LERNTEXT ::
------

Schule der Zukunft ist beziehungsreich

Durch das Homeschooling  in der Zeit des ersten Lockdowns wurde offenbar, wir sehr die deutschen Schulen im Bereich Digitalisierung im Rückstand sind. Noch immer fehlt es an schnellem Internet, an ausreichender Technik und auch an entsprechender fachlicher Kompetenz. Kein Wunder, dass die von vielen Eltern beklagte, unzureichende Digitalisierung an Schulen in diesen Zeiten so in den Fokus gerät.

------

GEGEBENE DATEN ::
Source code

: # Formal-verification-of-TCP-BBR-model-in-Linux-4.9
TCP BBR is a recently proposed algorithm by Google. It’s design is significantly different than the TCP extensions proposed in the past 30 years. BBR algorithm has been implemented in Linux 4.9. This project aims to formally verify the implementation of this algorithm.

------

Wie geht der Text über die Schule der Zukunft nach seinem letzten Satz weiter? Setze ihn fort.

Doch zeichnet eine digital bestens ausgestattete Schule die Schule der Zukunft aus? Dieser Frage geht in einem sehenswerten Filmbeitrag Leschs Kosmos nach und kommt dabei auf drei Aspekte, die den Lernerfolg besonders begünstigen: Allem voran steht dabei eine gute Schüler*innen-Lehrer*innen-Beziehung, die sich in einer Kultur des Vertrauens niederschlägt. Darüber hinaus ist eine Fehlerkultur, welche Fehler als bereichernde Umwege für Wissenserlangung und -verknüpfung ansieht, ein wichtiger Faktor, um Erlerntes nachhaltig zu speichern, anzuwenden und auf andere Bereiche zu übertragen. Und schließlich kommen solchen, häufig wenig beachteten Fächern wie Kunst, Musik und Sport, hohe Bedeutung zu, weil sie unserem Gehirn Entspannung und Vernetzung ermöglichen. Dies alles untermauert der Film durch wissenschaftliche Studien und gibt dabei Einblick in spannende Versuchsanordnungen.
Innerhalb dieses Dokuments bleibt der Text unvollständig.